## Text shown
Make your educational laws strict and your criminal ones can be gentle; but if you leave youth its liberty you will have to dig dungeons for ages.
Michel de Montaigne, French Renaissance writer.
Childhood. Remember that? Innocence, sweet sweet innocence. But innocent childhoods are now a rarity rather than the norm. Heck I didn’t even kiss a girl till I was 15. That would be quite dorky in today’s age. Children are growing up a lot faster than we did. I don’t know what they putting in our water system but they seem to be bigger before we did as well! I’ve seen huge teenagers and even 12 year olds around 6ft!!
I once had the opportunity to talk to one of Boris’s aides. He was the advisor to the Mayor on issues of youth; I forget the exact title. This was before the national youth riots. He told me how they were targeting supermarkets to stop selling alcohol to under aged teens and stopped short of criminalising the small supermarket. I asked him if he had ever worked in a supermarket. No was the prompt reply. I had and had witnessed firsthand the scenario he was talking about.

Stored items
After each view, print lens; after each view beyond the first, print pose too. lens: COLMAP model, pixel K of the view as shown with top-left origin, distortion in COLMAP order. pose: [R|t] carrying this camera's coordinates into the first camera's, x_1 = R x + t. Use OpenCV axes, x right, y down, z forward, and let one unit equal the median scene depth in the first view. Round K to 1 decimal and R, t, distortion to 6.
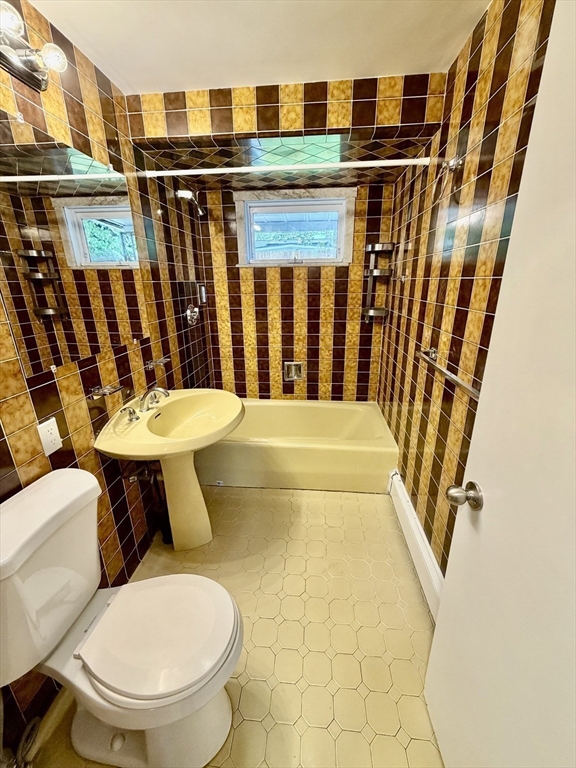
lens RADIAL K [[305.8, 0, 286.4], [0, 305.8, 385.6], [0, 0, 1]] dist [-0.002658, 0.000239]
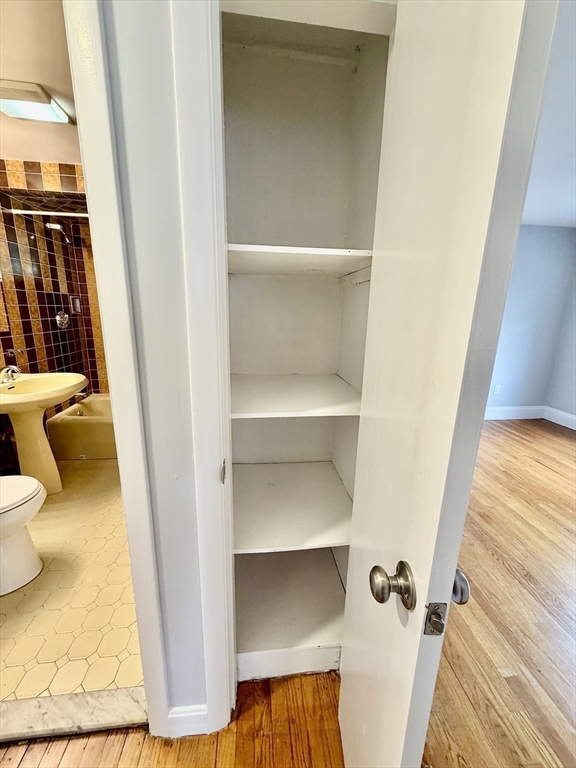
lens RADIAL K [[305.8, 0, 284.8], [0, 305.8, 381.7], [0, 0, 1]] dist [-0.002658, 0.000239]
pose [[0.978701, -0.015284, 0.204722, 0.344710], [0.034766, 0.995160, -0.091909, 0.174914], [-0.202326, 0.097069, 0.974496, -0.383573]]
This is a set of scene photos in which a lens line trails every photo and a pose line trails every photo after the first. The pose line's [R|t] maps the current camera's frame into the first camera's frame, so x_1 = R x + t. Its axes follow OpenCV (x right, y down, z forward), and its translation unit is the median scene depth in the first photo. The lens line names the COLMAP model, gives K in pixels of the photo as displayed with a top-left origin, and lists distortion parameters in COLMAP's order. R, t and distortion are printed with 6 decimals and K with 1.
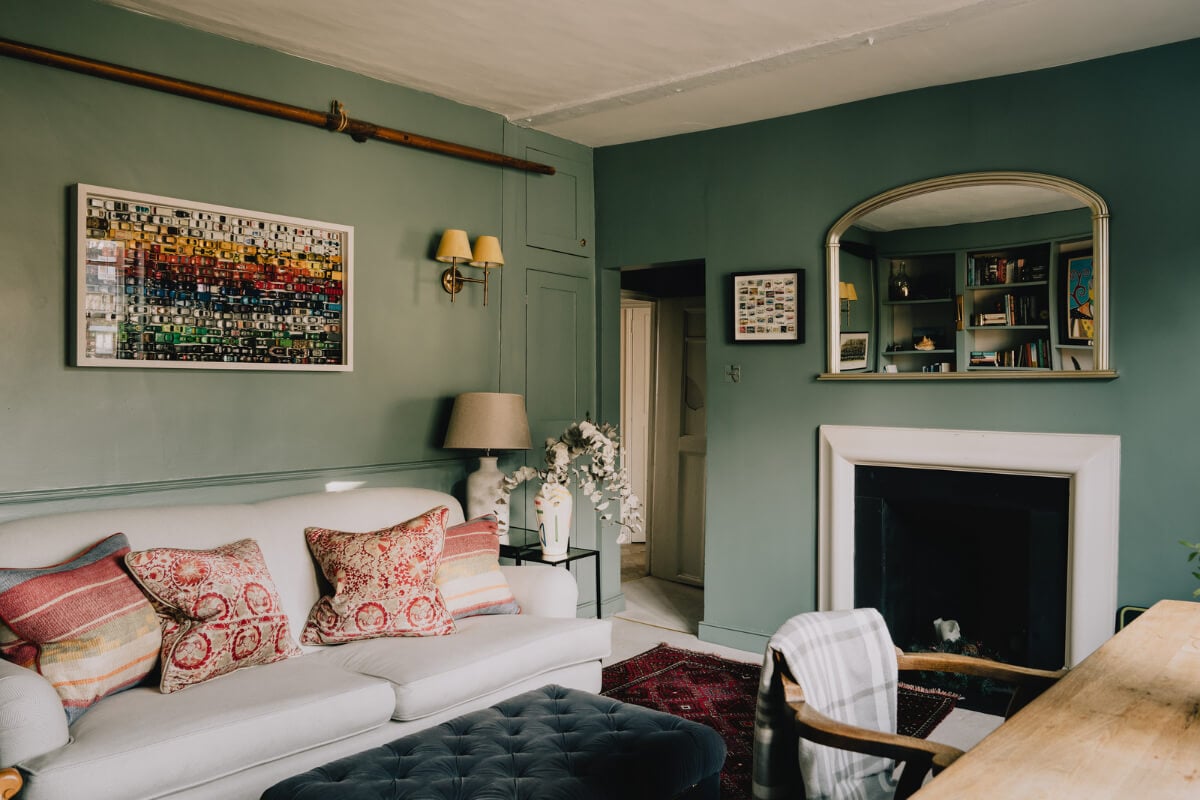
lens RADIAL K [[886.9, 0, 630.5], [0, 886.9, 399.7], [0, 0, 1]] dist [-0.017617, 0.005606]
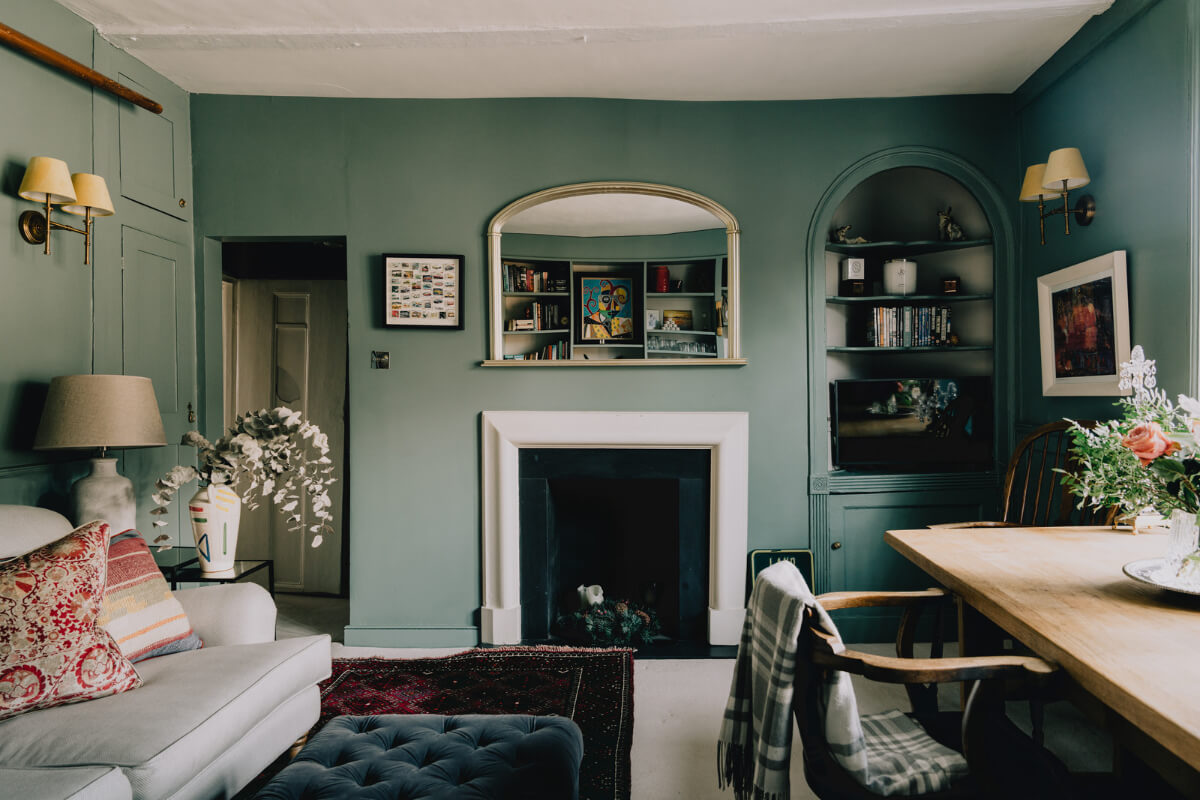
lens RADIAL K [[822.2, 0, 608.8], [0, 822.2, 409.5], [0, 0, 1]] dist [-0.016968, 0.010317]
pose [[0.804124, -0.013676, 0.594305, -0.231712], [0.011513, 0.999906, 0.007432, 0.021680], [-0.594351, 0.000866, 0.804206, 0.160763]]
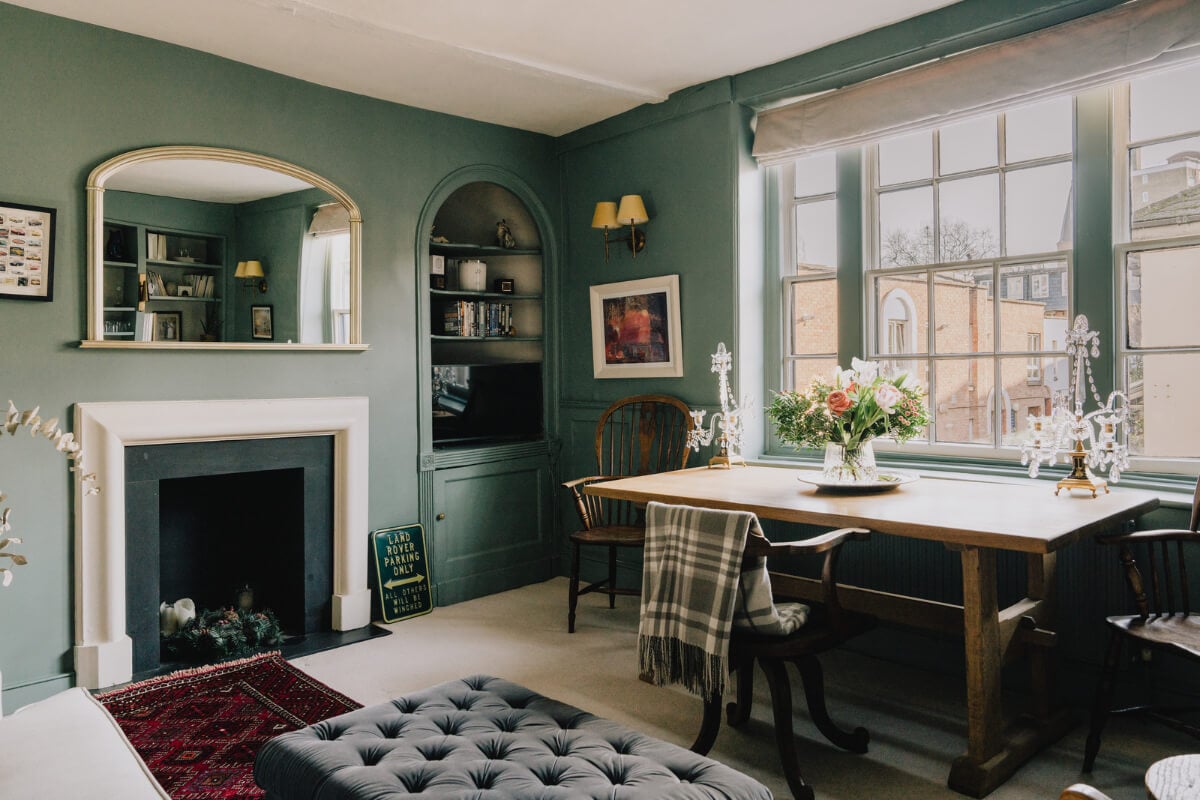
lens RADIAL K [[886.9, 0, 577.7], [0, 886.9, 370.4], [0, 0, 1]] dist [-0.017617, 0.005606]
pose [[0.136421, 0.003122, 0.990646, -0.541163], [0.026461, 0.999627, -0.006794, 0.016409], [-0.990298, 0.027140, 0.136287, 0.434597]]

## Exercise set
1: Render the sentence "I asked him if he had ever worked in a supermarket." from the essay on youth into Spanish.
2: Write the next paragraph of the essay on youth, picking up right after its final sentence.
The records have no connection to the essay on youth.

## Responses in order
1: Le pregunté si alguna vez había trabajado en un supermercado.

2:
I had seen in many stores different gangs of youths charge in, sometimes up to 20 of them. They would charge around in a circle grabbing as much as they could, not just limited to alcohol and charge right out while the 2 or 3 helpless staff looked on. It’s like a human train if you haven’t seen it….they move in at an arm’s length one after the other really fast and walk up and around the isle and straight back out. On other occasions, I had seen a group of 6 or 7 “kids” come into a store, grab alcohol from the chiller, walk to the counter and tell the cashier he could either serve them or they will walk out without paying. Either way they alcohol was going with them. This was in west Hampstead; considered to be a ‘posher’ part of London town.
In Kilburn once a couple of kids were chased out of a shop when trying to steal chocolate bars and when I came out running of my office next door to see what the commotion was, one kid said to the other ” look the big fella is coming”. His friend calmly replied ” so what? I am 12 he can’t touch me!” I just stared in disbelief. When I was closing up the office later there was another commotion in the shop. This time the parents of the same 2 kids, along with neighbors’ had come in and started abusing the 3 staff members for chasing their “innocent sweet” kids.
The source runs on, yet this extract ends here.